David Hillhouse Buel (September 19, 1839 – July 22, 1870) was a United States Army officer who rose to the rank of brevet major and lieutenant colonel in the Union Army during the American Civil War. Born in Michigan, he attended the United States Military Academy, and eventually became Chief of Ordnance of the Army of the Tennessee and fought in the First Battle of Bull Run. He was killed by a soldier at Fort Leavenworth, whom he had imprisoned for desertion.

==Early life==
David Hillhouse Buel was born on September 19, 1839, in Marshall, Michigan, to Samuel Buel and Jane Buel née Wilmer. He enrolled as a cadet at the United States Military Academy in West Point, New York, on September 1, 1857, graduating on June 24, 1861.

He married Josephine Maria McDougal on September 28, 1861, in Poughkeepsie, New York. His father presided over the marriage ceremony. McDougal was born on June 16, 1839, in Indianapolis, Indiana, and was the daughter of Brigadier General Charles McDougall, a surgeon in the Army. Buel had two children. His daughter, Josephine Maria Buel, was born on February 13, 1866; she later changed her name to Violet McDougal. His son, David Hillhouse Buel, was born on June 19, 1862, and became a Jesuit priest and the president of Georgetown University, before converting and becoming an Episcopal minister.

==Military career==
Buel served in the Union Army during the Civil War. He was appointed the commanding officer of the Kennebec Arsenal in Augusta, Maine, before becoming the commanding officer of the Leavenworth Arsenal at Fort Leavenworth in Kansas. He became Chief of Ordnance of the Army of the Tennessee. He was a brevetted major and later lieutenant colonel in the Ordnance Corps.
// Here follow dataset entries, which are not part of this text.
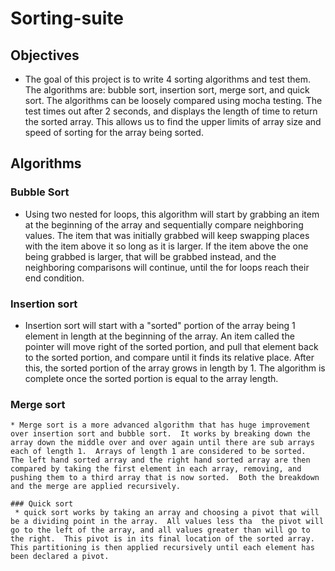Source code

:# Sorting-suite  

## Objectives
 * The goal of this project is to write 4 sorting algorithms and test them.  The algorithms are: bubble sort, insertion sort, merge sort, and quick sort.  The algorithms can be loosely compared using mocha testing. The test times out after 2 seconds, and displays the length of time to return the sorted array. This allows us to find the upper limits of array size and speed of sorting for the array being sorted.

 ## Algorithms

 ### Bubble Sort
  * Using two nested for loops, this algorithm will start by grabbing an item at the beginning of the array and sequentially compare neighboring values. The item that was initially grabbed will keep swapping places with the item above it so long as it is larger.  If the item above the one being grabbed is larger, that will be grabbed instead, and the neighboring comparisons will continue, until the for loops reach their end condition.

  ### Insertion sort
   * Insertion sort will start with a "sorted" portion of the array being 1 element in length at the beginning of the array.  An item called the pointer will move right of the sorted portion, and pull that element back to the sorted portion, and compare until it finds its relative place.  After this, the sorted portion of the array grows in length by 1.  The algorithm is complete once the sorted portion is equal to the array length.

   ### Merge sort
    * Merge sort is a more advanced algorithm that has huge improvement over insertion sort and bubble sort.  It works by breaking down the array down the middle over and over again until there are sub arrays each of length 1.  Arrays of length 1 are considered to be sorted.  The left hand sorted array and the right hand sorted array are then compared by taking the first element in each array, removing, and pushing them to a third array that is now sorted.  Both the breakdown and the merge are applied recursively.

    ### Quick sort
     * quick sort works by taking an array and choosing a pivot that will be a dividing point in the array.  All values less tha  the pivot will go to the left of the array, and all values greater than will go to the right.  This pivot is in its final location of the sorted array.  This partitioning is then applied recursively until each element has been declared a pivot.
On July 22, 1870, Buel attended a party at the house of Brigadier General Samuel D. Sturgis. While exiting his carriage in which he was returned from the party, he was shot and killed by a soldier, whom he had imprisoned in the guardhouse for desertion. His widow married Buel's uncle, Oliver Prince Buel, on December 1, 1875, at Jefferson Barracks in Missouri.